Collected data:
★ ★ ★ ★
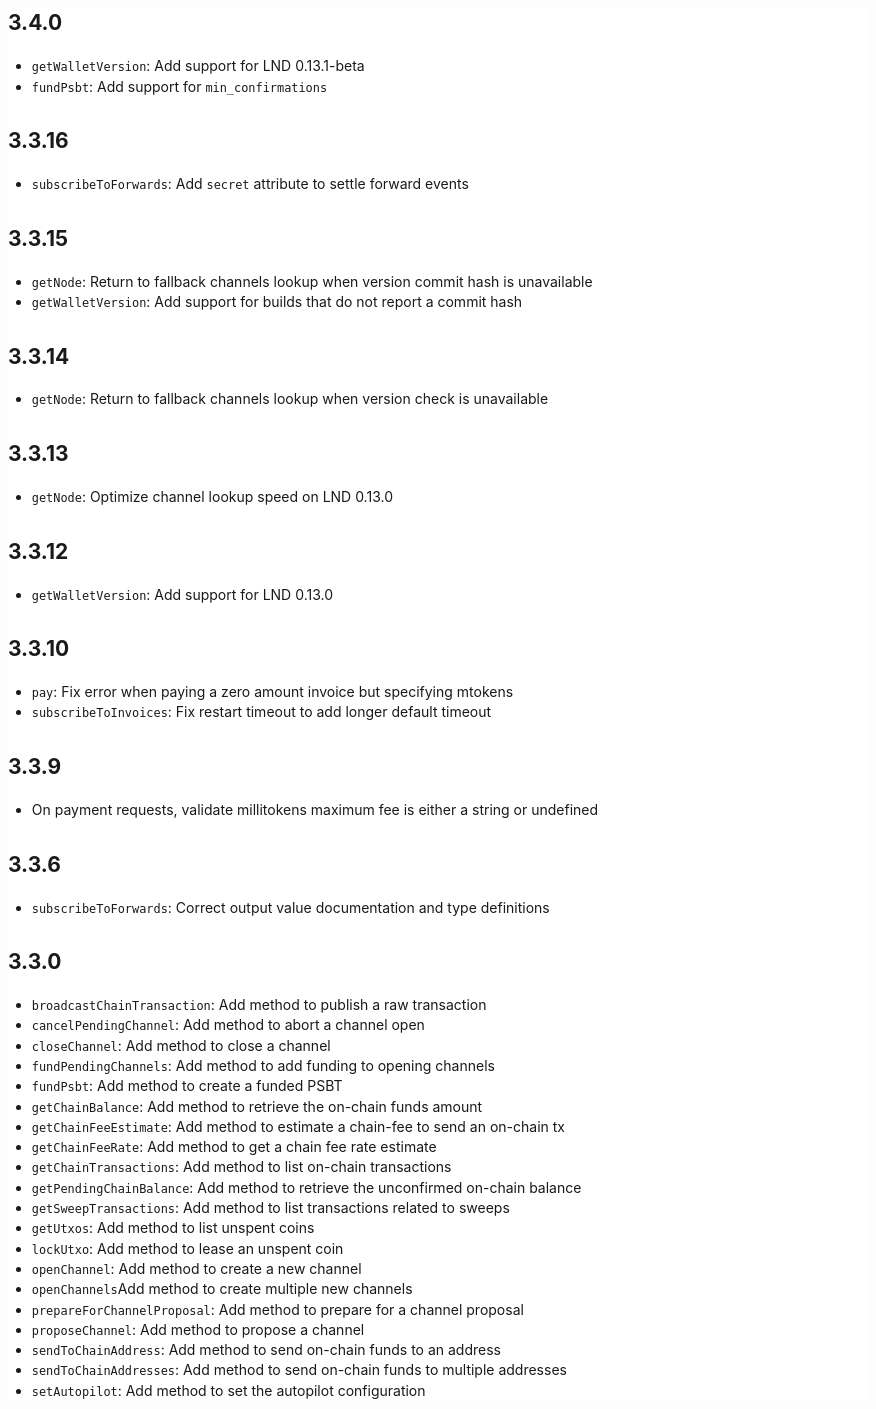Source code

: ## 3.4.0

- `getWalletVersion`: Add support for LND 0.13.1-beta
- `fundPsbt`: Add support for `min_confirmations`

## 3.3.16

- `subscribeToForwards`: Add `secret` attribute to settle forward events

## 3.3.15

- `getNode`: Return to fallback channels lookup when version commit hash is unavailable
- `getWalletVersion`: Add support for builds that do not report a commit hash

## 3.3.14

- `getNode`: Return to fallback channels lookup when version check is unavailable

## 3.3.13

- `getNode`: Optimize channel lookup speed on LND 0.13.0

## 3.3.12

- `getWalletVersion`: Add support for LND 0.13.0

## 3.3.10

- `pay`: Fix error when paying a zero amount invoice but specifying mtokens
- `subscribeToInvoices`: Fix restart timeout to add longer default timeout

## 3.3.9

- On payment requests, validate millitokens maximum fee is either a string or undefined

## 3.3.6

- `subscribeToForwards`: Correct output value documentation and type definitions

## 3.3.0

- `broadcastChainTransaction`: Add method to publish a raw transaction
- `cancelPendingChannel`: Add method to abort a channel open
- `closeChannel`: Add method to close a channel
- `fundPendingChannels`: Add method to add funding to opening channels
- `fundPsbt`: Add method to create a funded PSBT
- `getChainBalance`: Add method to retrieve the on-chain funds amount
- `getChainFeeEstimate`: Add method to estimate a chain-fee to send an on-chain tx
- `getChainFeeRate`: Add method to get a chain fee rate estimate
- `getChainTransactions`: Add method to list on-chain transactions
- `getPendingChainBalance`: Add method to retrieve the unconfirmed on-chain balance
- `getSweepTransactions`: Add method to list transactions related to sweeps
- `getUtxos`: Add method to list unspent coins
- `lockUtxo`: Add method to lease an unspent coin
- `openChannel`: Add method to create a new channel
- `openChannels`Add method to create multiple new channels
- `prepareForChannelProposal`: Add method to prepare for a channel proposal
- `proposeChannel`: Add method to propose a channel
- `sendToChainAddress`: Add method to send on-chain funds to an address
- `sendToChainAddresses`: Add method to send on-chain funds to multiple addresses
- `setAutopilot`: Add method to set the autopilot configuration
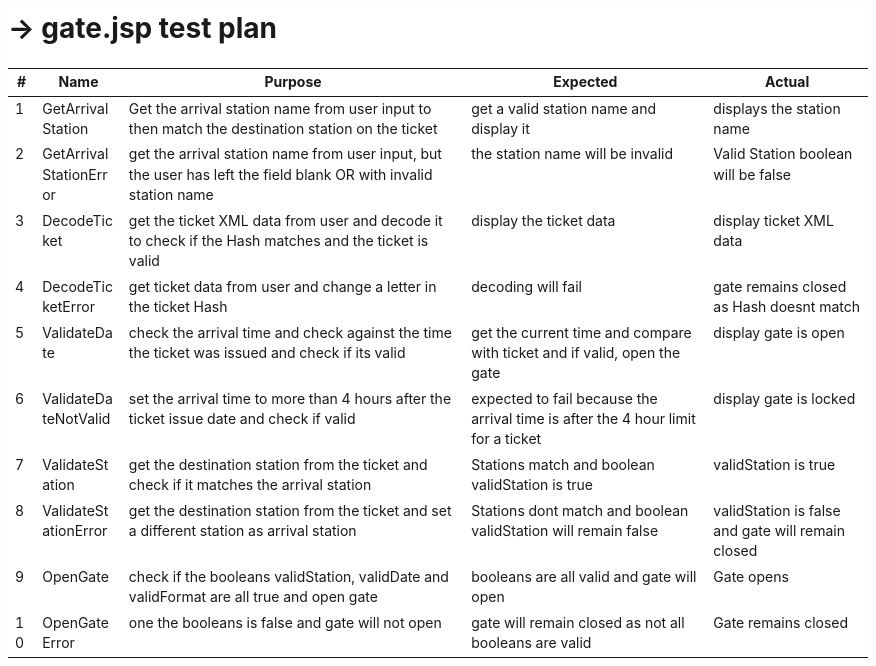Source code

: 

# -> gate.jsp test plan

|#|Name|Purpose|Expected|Actual|
|-|-|-|-|-|
|1|GetArrivalStation| Get the arrival station name from user input to then match the destination station on the ticket|get a valid station name and display it|displays the station name|
|2|GetArrivalStationError|get the arrival station name from user input, but the user has left the field blank OR with invalid station name|the station name will be invalid|Valid Station boolean will be false|
|3|DecodeTicket|get the ticket XML data from user and decode it to check if the Hash matches and the ticket is valid|display the ticket data|display ticket XML data|
|4|DecodeTicketError|get ticket data from user and change a letter in the ticket Hash|decoding will fail |gate remains closed as Hash doesnt match|
|5|ValidateDate|check the arrival time and check against the time the ticket was issued and check if its valid|get the current time and compare with ticket and if  valid, open the gate|display gate is open|
|6|ValidateDateNotValid|set the arrival time to more than 4 hours after the ticket issue date and check if valid|expected to fail because the arrival time is after the 4 hour limit for a ticket|display gate is locked| 
|7|ValidateStation|get the destination station from the ticket and check if it matches the arrival station|Stations match and boolean validStation is true|validStation is true|
|8|ValidateStationError|get the destination station from the ticket and set a different station as arrival station|Stations dont match and boolean validStation will remain false|validStation is false and gate will remain closed|
|9|OpenGate| check if the booleans validStation, validDate and validFormat are all true and open gate|booleans are all valid and gate will open|Gate opens|
|10|OpenGateError|one the booleans is false and gate will not open|gate will remain closed as not all booleans are valid|Gate remains closed|

    
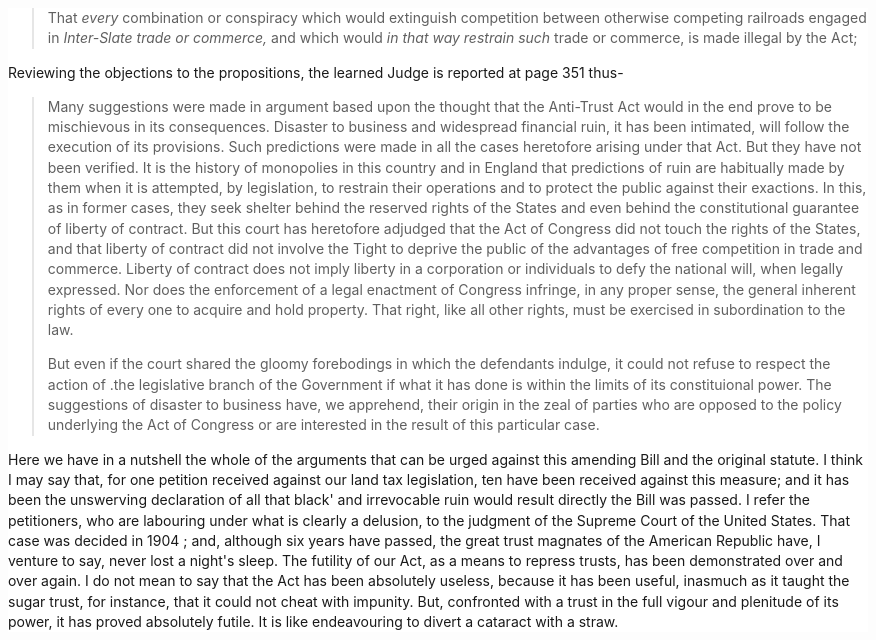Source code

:   >That  *every*  combination or conspiracy which would extinguish competition between otherwise competing railroads engaged in  *Inter-Slate trade or commerce,*  and which would  *in that way restrain such*  trade or commerce, is made illegal by the Act; 

Reviewing the objections to the propositions, the learned Judge is reported at page 351 thus- 

  >Many suggestions were made in argument based upon the thought that the Anti-Trust Act would in the end prove to be mischievous in its consequences. Disaster to business and widespread financial ruin, it has been intimated, will follow the execution of its provisions. Such predictions were made in all the cases heretofore arising under that Act. But they have not been verified. It is the history of monopolies in this country and in England that predictions of ruin are habitually made by them when it is attempted, by legislation, to restrain their operations and to protect the public against their exactions. In this, as in former cases, they seek shelter behind the reserved rights of the States and even behind the constitutional guarantee of liberty of contract. But this court has heretofore adjudged that the Act of Congress did not touch the rights of the States, and that liberty of contract did not involve the  Tight  to deprive the public of the advantages of free competition in trade and commerce. Liberty of contract does not imply liberty in a corporation or individuals to defy the national will, when legally expressed. Nor does the enforcement of a legal enactment of Congress infringe, in any proper sense, the general inherent rights of every one to acquire and hold property. That right, like all other rights, must be exercised in subordination to the law. 
  >
  >But even if the court shared the gloomy forebodings in which the defendants indulge, it could not refuse to respect the action of .the legislative branch of the Government if what it has done is within the limits of its constituional power. The suggestions of disaster to business have, we apprehend, their origin in the zeal of parties who are opposed to the policy underlying the Act of Congress or are interested in the result of this particular case. 

Here we have in a nutshell the whole of the arguments that can be urged against this amending Bill and the original statute. I think I may say that, for one petition received against our land tax legislation, ten have been received against this measure; and it has been the unswerving declaration of all that black' and irrevocable ruin would result directly the Bill was passed. I refer the petitioners, who are labouring under what is clearly a delusion, to the judgment of the Supreme Court of the United States. That case was decided in 1904 ; and, although six years have passed, the great trust magnates of the American Republic have, I venture to say, never lost a night's sleep. The futility of our Act, as a means to repress trusts, has been demonstrated over and over again. I do not mean to say that the Act has been absolutely useless, because it has been useful, inasmuch as it taught the sugar trust, for instance, that it could not cheat with impunity. But, confronted with a trust in the full vigour and plenitude of its power, it has proved absolutely futile. It is like endeavouring to divert a cataract with a straw.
★ ★ ★ ★
*THE TASK:*
Now transcribe the lines above exactly, starting at the line containing "fee rate estimate" and ending at the line containing "Hash doesnt match|", both lines included, pictures excluded.

*EXERCISE ANSWER:*
- `getChainFeeRate`: Add method to get a chain fee rate estimate
- `getChainTransactions`: Add method to list on-chain transactions
- `getPendingChainBalance`: Add method to retrieve the unconfirmed on-chain balance
- `getSweepTransactions`: Add method to list transactions related to sweeps
- `getUtxos`: Add method to list unspent coins
- `lockUtxo`: Add method to lease an unspent coin
- `openChannel`: Add method to create a new channel
- `openChannels`Add method to create multiple new channels
- `prepareForChannelProposal`: Add method to prepare for a channel proposal
- `proposeChannel`: Add method to propose a channel
- `sendToChainAddress`: Add method to send on-chain funds to an address
- `sendToChainAddresses`: Add method to send on-chain funds to multiple addresses
- `setAutopilot`: Add method to set the autopilot configuration
Source code

: 

# -> gate.jsp test plan

|#|Name|Purpose|Expected|Actual|
|-|-|-|-|-|
|1|GetArrivalStation| Get the arrival station name from user input to then match the destination station on the ticket|get a valid station name and display it|displays the station name|
|2|GetArrivalStationError|get the arrival station name from user input, but the user has left the field blank OR with invalid station name|the station name will be invalid|Valid Station boolean will be false|
|3|DecodeTicket|get the ticket XML data from user and decode it to check if the Hash matches and the ticket is valid|display the ticket data|display ticket XML data|
|4|DecodeTicketError|get ticket data from user and change a letter in the ticket Hash|decoding will fail |gate remains closed as Hash doesnt match|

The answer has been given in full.